[[ DATA EXTRACTS, beginning ]]

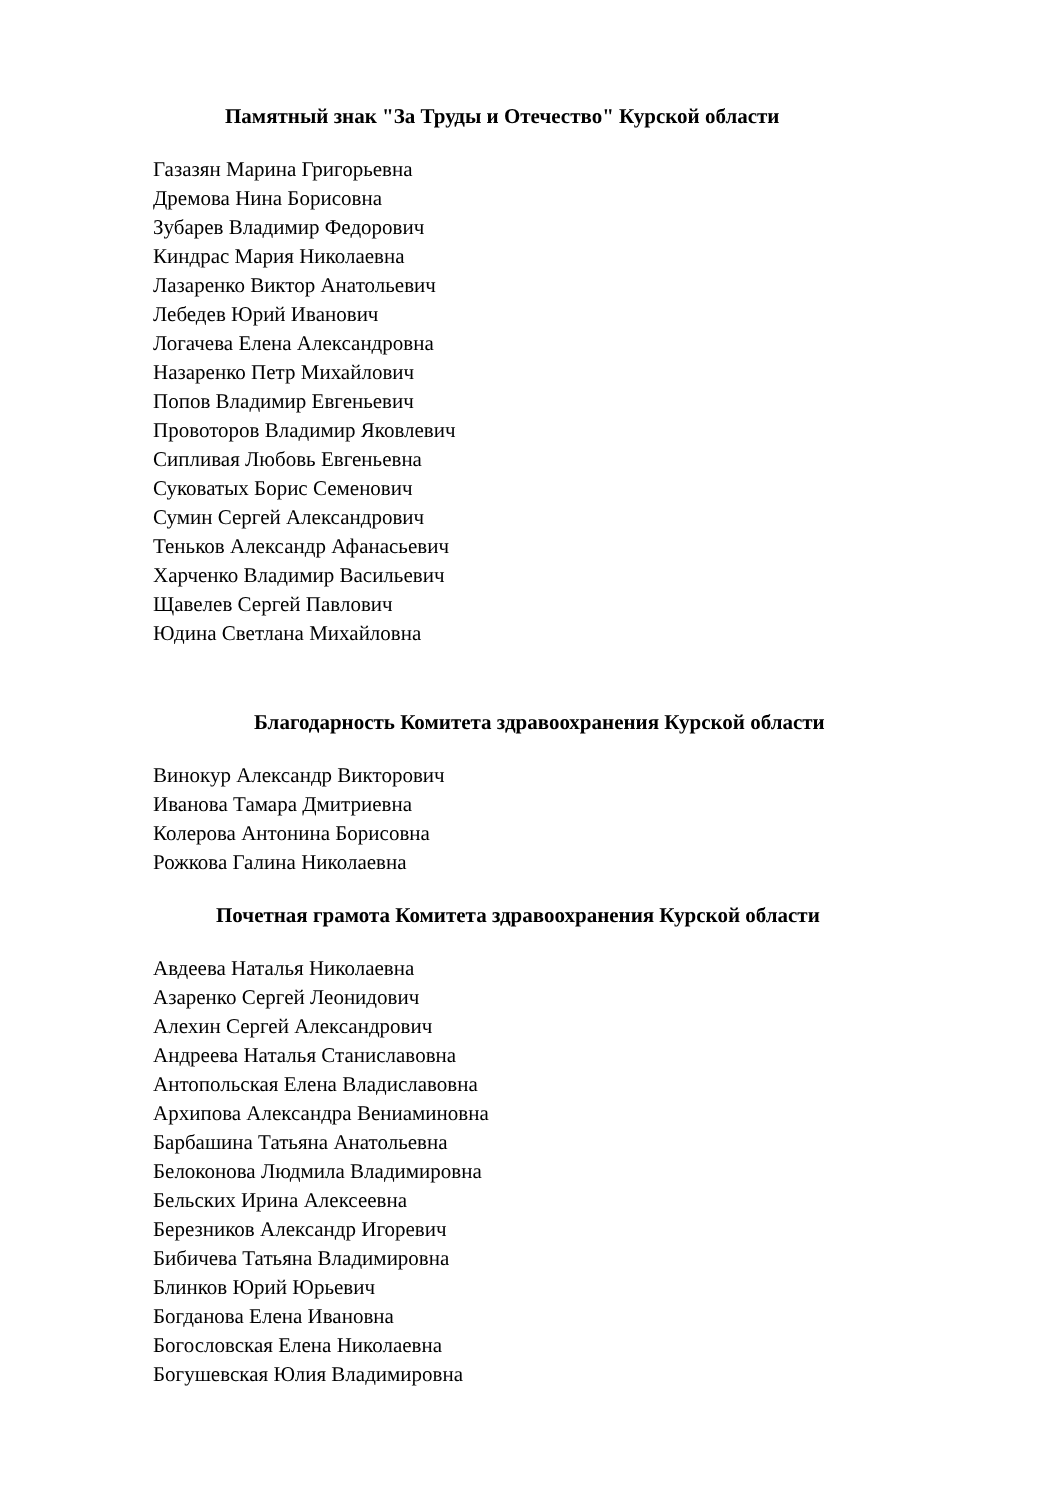Памятный знак "За Труды и Отечество" Курской области
Газазян Марина Григорьевна
Дремова Нина Борисовна
Зубарев Владимир Федорович
Киндрас Мария Николаевна
Лазаренко Виктор Анатольевич
Лебедев Юрий Иванович
Логачева Елена Александровна
Назаренко Петр Михайлович
Попов Владимир Евгеньевич
Провоторов Владимир Яковлевич
Сипливая Любовь Евгеньевна
Суковатых Борис Семенович
Сумин Сергей Александрович
Теньков Александр Афанасьевич
Харченко Владимир Васильевич
Щавелев Сергей Павлович
Юдина Светлана Михайловна
Благодарность Комитета здравоохранения Курской области
Винокур Александр Викторович
Иванова Тамара Дмитриевна
Колерова Антонина Борисовна
Рожкова Галина Николаевна
Почетная грамота Комитета здравоохранения Курской области
Авдеева Наталья Николаевна
Азаренко Сергей Леонидович
Алехин Сергей Александрович
Андреева Наталья Станиславовна
Антопольская Елена Владиславовна
Архипова Александра Вениаминовна
Барбашина Татьяна Анатольевна
Белоконова Людмила Владимировна
Бельских Ирина Алексеевна
Березников Александр Игоревич
Бибичева Татьяна Владимировна
Блинков Юрий Юрьевич
Богданова Елена Ивановна
Богословская Елена Николаевна
Богушевская Юлия Владимировна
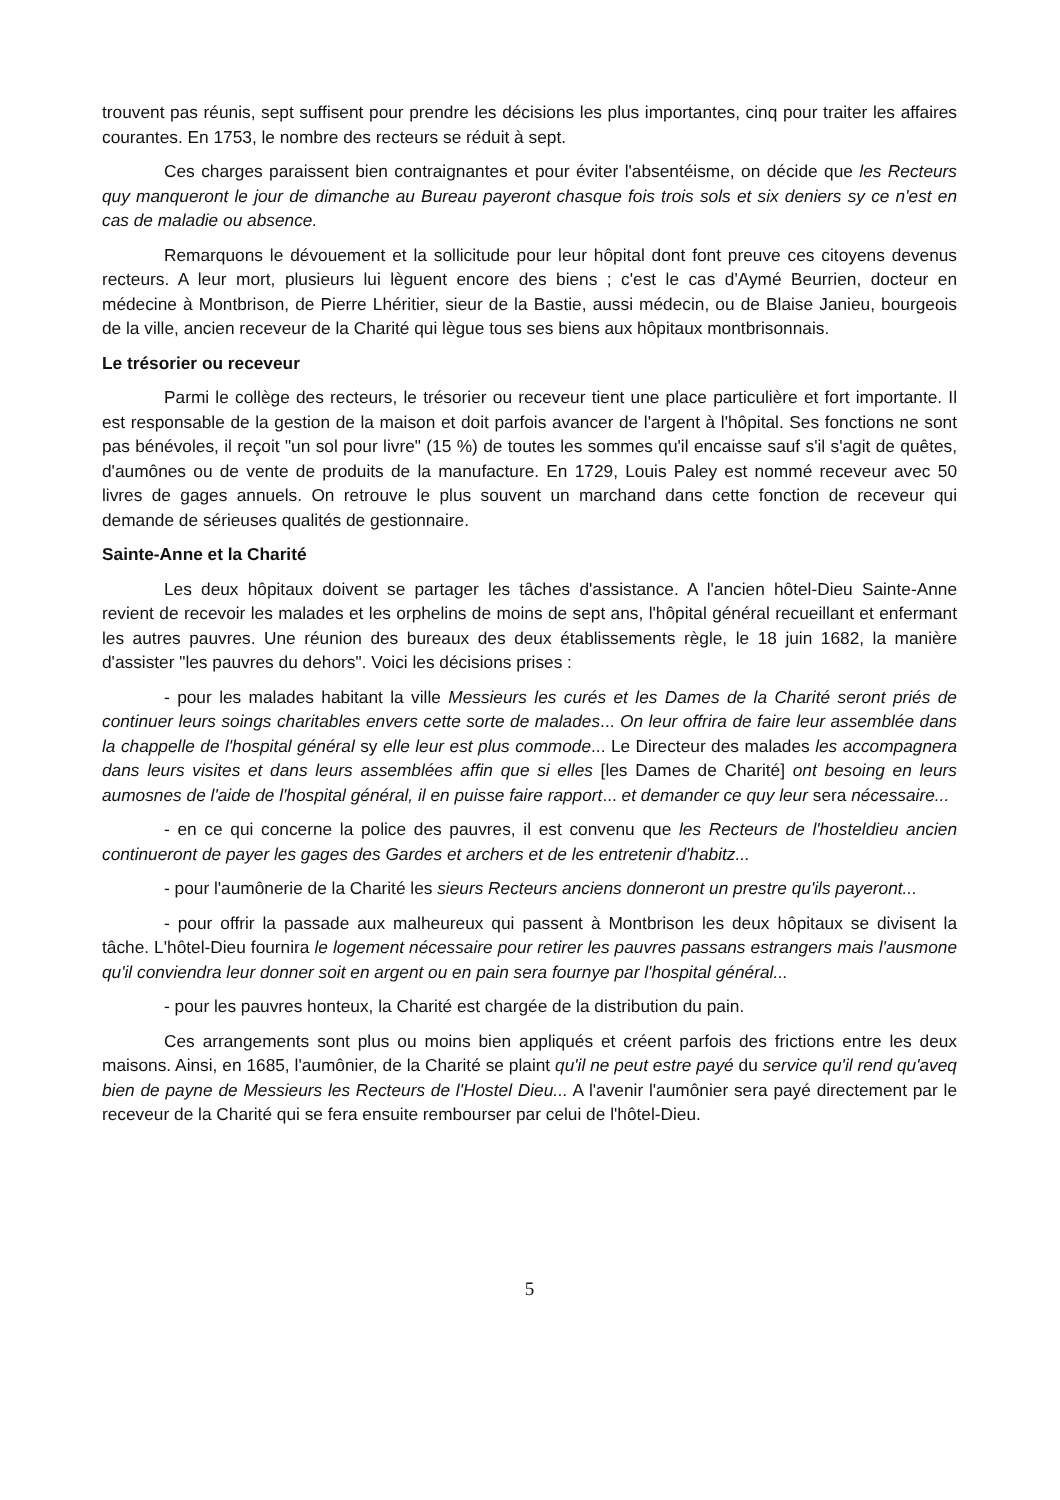trouvent pas réunis, sept suffisent pour prendre les décisions les plus importantes, cinq pour traiter les affaires courantes. En 1753, le nombre des recteurs se réduit à sept.
Ces charges paraissent bien contraignantes et pour éviter l'absentéisme, on décide que les Recteurs quy manqueront le jour de dimanche au Bureau payeront chasque fois trois sols et six deniers sy ce n'est en cas de maladie ou absence.
Remarquons le dévouement et la sollicitude pour leur hôpital dont font preuve ces citoyens devenus recteurs. A leur mort, plusieurs lui lèguent encore des biens ; c'est le cas d'Aymé Beurrien, docteur en médecine à Montbrison, de Pierre Lhéritier, sieur de la Bastie, aussi médecin, ou de Blaise Janieu, bourgeois de la ville, ancien receveur de la Charité qui lègue tous ses biens aux hôpitaux montbrisonnais.
Le trésorier ou receveur
Parmi le collège des recteurs, le trésorier ou receveur tient une place particulière et fort importante. Il est responsable de la gestion de la maison et doit parfois avancer de l'argent à l'hôpital. Ses fonctions ne sont pas bénévoles, il reçoit "un sol pour livre" (15 %) de toutes les sommes qu'il encaisse sauf s'il s'agit de quêtes, d'aumônes ou de vente de produits de la manufacture. En 1729, Louis Paley est nommé receveur avec 50 livres de gages annuels. On retrouve le plus souvent un marchand dans cette fonction de receveur qui demande de sérieuses qualités de gestionnaire.
Sainte-Anne et la Charité
Les deux hôpitaux doivent se partager les tâches d'assistance. A l'ancien hôtel-Dieu Sainte-Anne revient de recevoir les malades et les orphelins de moins de sept ans, l'hôpital général recueillant et enfermant les autres pauvres. Une réunion des bureaux des deux établissements règle, le 18 juin 1682, la manière d'assister "les pauvres du dehors". Voici les décisions prises :
- pour les malades habitant la ville Messieurs les curés et les Dames de la Charité seront priés de continuer leurs soings charitables envers cette sorte de malades... On leur offrira de faire leur assemblée dans la chappelle de l'hospital général sy elle leur est plus commode... Le Directeur des malades les accompagnera dans leurs visites et dans leurs assemblées affin que si elles [les Dames de Charité] ont besoing en leurs aumosnes de l'aide de l'hospital général, il en puisse faire rapport... et demander ce quy leur sera nécessaire...
- en ce qui concerne la police des pauvres, il est convenu que les Recteurs de l'hosteldieu ancien continueront de payer les gages des Gardes et archers et de les entretenir d'habitz...
- pour l'aumônerie de la Charité les sieurs Recteurs anciens donneront un prestre qu'ils payeront...
- pour offrir la passade aux malheureux qui passent à Montbrison les deux hôpitaux se divisent la tâche. L'hôtel-Dieu fournira le logement nécessaire pour retirer les pauvres passans estrangers mais l'ausmone qu'il conviendra leur donner soit en argent ou en pain sera fournye par l'hospital général...
- pour les pauvres honteux, la Charité est chargée de la distribution du pain.
Ces arrangements sont plus ou moins bien appliqués et créent parfois des frictions entre les deux maisons. Ainsi, en 1685, l'aumônier, de la Charité se plaint qu'il ne peut estre payé du service qu'il rend qu'aveq bien de payne de Messieurs les Recteurs de l'Hostel Dieu... A l'avenir l'aumônier sera payé directement par le receveur de la Charité qui se fera ensuite rembourser par celui de l'hôtel-Dieu.
5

[[ DATA EXTRACTS, end ]]

- TASK DESCRIPTION -
Write the records out again exactly as shown above, keeping no pictures.

- SOLUTION -
Памятный знак "За Труды и Отечество" Курской области
Газазян Марина Григорьевна
Дремова Нина Борисовна
Зубарев Владимир Федорович
Киндрас Мария Николаевна
Лазаренко Виктор Анатольевич
Лебедев Юрий Иванович
Логачева Елена Александровна
Назаренко Петр Михайлович
Попов Владимир Евгеньевич
Провоторов Владимир Яковлевич
Сипливая Любовь Евгеньевна
Суковатых Борис Семенович
Сумин Сергей Александрович
Теньков Александр Афанасьевич
Харченко Владимир Васильевич
Щавелев Сергей Павлович
Юдина Светлана Михайловна
Благодарность Комитета здравоохранения Курской области
Винокур Александр Викторович
Иванова Тамара Дмитриевна
Колерова Антонина Борисовна
Рожкова Галина Николаевна
Почетная грамота Комитета здравоохранения Курской области
Авдеева Наталья Николаевна
Азаренко Сергей Леонидович
Алехин Сергей Александрович
Андреева Наталья Станиславовна
Антопольская Елена Владиславовна
Архипова Александра Вениаминовна
Барбашина Татьяна Анатольевна
Белоконова Людмила Владимировна
Бельских Ирина Алексеевна
Березников Александр Игоревич
Бибичева Татьяна Владимировна
Блинков Юрий Юрьевич
Богданова Елена Ивановна
Богословская Елена Николаевна
Богушевская Юлия Владимировна
trouvent pas réunis, sept suffisent pour prendre les décisions les plus importantes, cinq pour traiter les affaires courantes. En 1753, le nombre des recteurs se réduit à sept.
Ces charges paraissent bien contraignantes et pour éviter l'absentéisme, on décide que les Recteurs quy manqueront le jour de dimanche au Bureau payeront chasque fois trois sols et six deniers sy ce n'est en cas de maladie ou absence.
Remarquons le dévouement et la sollicitude pour leur hôpital dont font preuve ces citoyens devenus recteurs. A leur mort, plusieurs lui lèguent encore des biens ; c'est le cas d'Aymé Beurrien, docteur en médecine à Montbrison, de Pierre Lhéritier, sieur de la Bastie, aussi médecin, ou de Blaise Janieu, bourgeois de la ville, ancien receveur de la Charité qui lègue tous ses biens aux hôpitaux montbrisonnais.
Le trésorier ou receveur
Parmi le collège des recteurs, le trésorier ou receveur tient une place particulière et fort importante. Il est responsable de la gestion de la maison et doit parfois avancer de l'argent à l'hôpital. Ses fonctions ne sont pas bénévoles, il reçoit "un sol pour livre" (15 %) de toutes les sommes qu'il encaisse sauf s'il s'agit de quêtes, d'aumônes ou de vente de produits de la manufacture. En 1729, Louis Paley est nommé receveur avec 50 livres de gages annuels. On retrouve le plus souvent un marchand dans cette fonction de receveur qui demande de sérieuses qualités de gestionnaire.
Sainte-Anne et la Charité
Les deux hôpitaux doivent se partager les tâches d'assistance. A l'ancien hôtel-Dieu Sainte-Anne revient de recevoir les malades et les orphelins de moins de sept ans, l'hôpital général recueillant et enfermant les autres pauvres. Une réunion des bureaux des deux établissements règle, le 18 juin 1682, la manière d'assister "les pauvres du dehors". Voici les décisions prises :
- pour les malades habitant la ville Messieurs les curés et les Dames de la Charité seront priés de continuer leurs soings charitables envers cette sorte de malades... On leur offrira de faire leur assemblée dans la chappelle de l'hospital général sy elle leur est plus commode... Le Directeur des malades les accompagnera dans leurs visites et dans leurs assemblées affin que si elles [les Dames de Charité] ont besoing en leurs aumosnes de l'aide de l'hospital général, il en puisse faire rapport... et demander ce quy leur sera nécessaire...
- en ce qui concerne la police des pauvres, il est convenu que les Recteurs de l'hosteldieu ancien continueront de payer les gages des Gardes et archers et de les entretenir d'habitz...
- pour l'aumônerie de la Charité les sieurs Recteurs anciens donneront un prestre qu'ils payeront...
- pour offrir la passade aux malheureux qui passent à Montbrison les deux hôpitaux se divisent la tâche. L'hôtel-Dieu fournira le logement nécessaire pour retirer les pauvres passans estrangers mais l'ausmone qu'il conviendra leur donner soit en argent ou en pain sera fournye par l'hospital général...
- pour les pauvres honteux, la Charité est chargée de la distribution du pain.
Ces arrangements sont plus ou moins bien appliqués et créent parfois des frictions entre les deux maisons. Ainsi, en 1685, l'aumônier, de la Charité se plaint qu'il ne peut estre payé du service qu'il rend qu'aveq bien de payne de Messieurs les Recteurs de l'Hostel Dieu... A l'avenir l'aumônier sera payé directement par le receveur de la Charité qui se fera ensuite rembourser par celui de l'hôtel-Dieu.
5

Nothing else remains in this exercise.